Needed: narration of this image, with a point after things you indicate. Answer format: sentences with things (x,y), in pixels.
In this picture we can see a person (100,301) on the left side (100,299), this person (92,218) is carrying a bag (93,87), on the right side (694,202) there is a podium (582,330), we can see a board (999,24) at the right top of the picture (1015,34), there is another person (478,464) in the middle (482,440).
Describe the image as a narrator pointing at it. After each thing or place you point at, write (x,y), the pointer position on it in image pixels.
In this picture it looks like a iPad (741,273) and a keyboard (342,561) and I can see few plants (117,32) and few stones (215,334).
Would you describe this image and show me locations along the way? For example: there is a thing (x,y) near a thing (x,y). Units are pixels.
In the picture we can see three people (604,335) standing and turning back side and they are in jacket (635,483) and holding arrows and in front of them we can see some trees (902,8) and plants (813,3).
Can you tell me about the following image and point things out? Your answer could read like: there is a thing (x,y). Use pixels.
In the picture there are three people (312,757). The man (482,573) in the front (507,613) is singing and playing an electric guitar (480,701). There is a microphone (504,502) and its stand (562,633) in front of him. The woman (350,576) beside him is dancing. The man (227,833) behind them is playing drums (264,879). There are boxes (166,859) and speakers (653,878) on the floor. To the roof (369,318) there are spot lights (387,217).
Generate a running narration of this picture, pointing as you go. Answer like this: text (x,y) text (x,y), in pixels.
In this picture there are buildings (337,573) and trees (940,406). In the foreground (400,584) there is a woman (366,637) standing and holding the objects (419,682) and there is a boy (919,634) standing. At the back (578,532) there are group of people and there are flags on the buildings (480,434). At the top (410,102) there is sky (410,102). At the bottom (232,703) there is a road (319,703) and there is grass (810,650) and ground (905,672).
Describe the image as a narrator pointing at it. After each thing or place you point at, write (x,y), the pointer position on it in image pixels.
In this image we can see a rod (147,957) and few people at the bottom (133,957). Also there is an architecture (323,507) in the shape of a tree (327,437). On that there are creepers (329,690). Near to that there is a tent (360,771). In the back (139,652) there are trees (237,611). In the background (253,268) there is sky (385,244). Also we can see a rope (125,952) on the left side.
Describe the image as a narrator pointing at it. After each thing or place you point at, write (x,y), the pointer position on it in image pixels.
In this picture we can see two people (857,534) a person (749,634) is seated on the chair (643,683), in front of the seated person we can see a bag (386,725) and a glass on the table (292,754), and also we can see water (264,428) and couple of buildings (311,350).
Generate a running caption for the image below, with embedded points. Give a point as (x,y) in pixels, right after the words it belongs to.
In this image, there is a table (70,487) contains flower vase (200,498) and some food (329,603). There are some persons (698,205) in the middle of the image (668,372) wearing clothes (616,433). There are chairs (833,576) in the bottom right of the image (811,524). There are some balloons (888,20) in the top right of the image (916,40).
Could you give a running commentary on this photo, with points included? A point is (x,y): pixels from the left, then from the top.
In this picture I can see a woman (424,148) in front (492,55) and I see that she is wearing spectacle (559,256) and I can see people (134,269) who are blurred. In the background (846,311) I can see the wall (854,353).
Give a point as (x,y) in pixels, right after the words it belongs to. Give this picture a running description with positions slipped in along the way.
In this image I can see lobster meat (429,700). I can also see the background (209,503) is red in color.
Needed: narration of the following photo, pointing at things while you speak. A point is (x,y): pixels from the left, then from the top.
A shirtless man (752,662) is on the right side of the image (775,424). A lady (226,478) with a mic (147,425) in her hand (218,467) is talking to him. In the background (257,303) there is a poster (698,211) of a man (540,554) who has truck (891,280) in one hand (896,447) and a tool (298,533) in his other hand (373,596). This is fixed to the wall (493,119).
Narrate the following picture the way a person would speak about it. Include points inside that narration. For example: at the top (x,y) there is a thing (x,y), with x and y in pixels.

════════════════════

[AIM OF THE TASK] Copy out the entries. Change nothing.

[ANSWER TO THE EXERCISE]
Needed: narration of this image, with a point after things you indicate. Answer format: sentences with things (x,y), in pixels.
In this picture we can see a person (100,301) on the left side (100,299), this person (92,218) is carrying a bag (93,87), on the right side (694,202) there is a podium (582,330), we can see a board (999,24) at the right top of the picture (1015,34), there is another person (478,464) in the middle (482,440).
Describe the image as a narrator pointing at it. After each thing or place you point at, write (x,y), the pointer position on it in image pixels.
In this picture it looks like a iPad (741,273) and a keyboard (342,561) and I can see few plants (117,32) and few stones (215,334).
Would you describe this image and show me locations along the way? For example: there is a thing (x,y) near a thing (x,y). Units are pixels.
In the picture we can see three people (604,335) standing and turning back side and they are in jacket (635,483) and holding arrows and in front of them we can see some trees (902,8) and plants (813,3).
Can you tell me about the following image and point things out? Your answer could read like: there is a thing (x,y). Use pixels.
In the picture there are three people (312,757). The man (482,573) in the front (507,613) is singing and playing an electric guitar (480,701). There is a microphone (504,502) and its stand (562,633) in front of him. The woman (350,576) beside him is dancing. The man (227,833) behind them is playing drums (264,879). There are boxes (166,859) and speakers (653,878) on the floor. To the roof (369,318) there are spot lights (387,217).
Generate a running narration of this picture, pointing as you go. Answer like this: text (x,y) text (x,y), in pixels.
In this picture there are buildings (337,573) and trees (940,406). In the foreground (400,584) there is a woman (366,637) standing and holding the objects (419,682) and there is a boy (919,634) standing. At the back (578,532) there are group of people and there are flags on the buildings (480,434). At the top (410,102) there is sky (410,102). At the bottom (232,703) there is a road (319,703) and there is grass (810,650) and ground (905,672).
Describe the image as a narrator pointing at it. After each thing or place you point at, write (x,y), the pointer position on it in image pixels.
In this image we can see a rod (147,957) and few people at the bottom (133,957). Also there is an architecture (323,507) in the shape of a tree (327,437). On that there are creepers (329,690). Near to that there is a tent (360,771). In the back (139,652) there are trees (237,611). In the background (253,268) there is sky (385,244). Also we can see a rope (125,952) on the left side.
Describe the image as a narrator pointing at it. After each thing or place you point at, write (x,y), the pointer position on it in image pixels.
In this picture we can see two people (857,534) a person (749,634) is seated on the chair (643,683), in front of the seated person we can see a bag (386,725) and a glass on the table (292,754), and also we can see water (264,428) and couple of buildings (311,350).
Generate a running caption for the image below, with embedded points. Give a point as (x,y) in pixels, right after the words it belongs to.
In this image, there is a table (70,487) contains flower vase (200,498) and some food (329,603). There are some persons (698,205) in the middle of the image (668,372) wearing clothes (616,433). There are chairs (833,576) in the bottom right of the image (811,524). There are some balloons (888,20) in the top right of the image (916,40).
Could you give a running commentary on this photo, with points included? A point is (x,y): pixels from the left, then from the top.
In this picture I can see a woman (424,148) in front (492,55) and I see that she is wearing spectacle (559,256) and I can see people (134,269) who are blurred. In the background (846,311) I can see the wall (854,353).
Give a point as (x,y) in pixels, right after the words it belongs to. Give this picture a running description with positions slipped in along the way.
In this image I can see lobster meat (429,700). I can also see the background (209,503) is red in color.
Needed: narration of the following photo, pointing at things while you speak. A point is (x,y): pixels from the left, then from the top.
A shirtless man (752,662) is on the right side of the image (775,424). A lady (226,478) with a mic (147,425) in her hand (218,467) is talking to him. In the background (257,303) there is a poster (698,211) of a man (540,554) who has truck (891,280) in one hand (896,447) and a tool (298,533) in his other hand (373,596). This is fixed to the wall (493,119).
Narrate the following picture the way a person would speak about it. Include points inside that narration. For example: at the top (x,y) there is a thing (x,y), with x and y in pixels.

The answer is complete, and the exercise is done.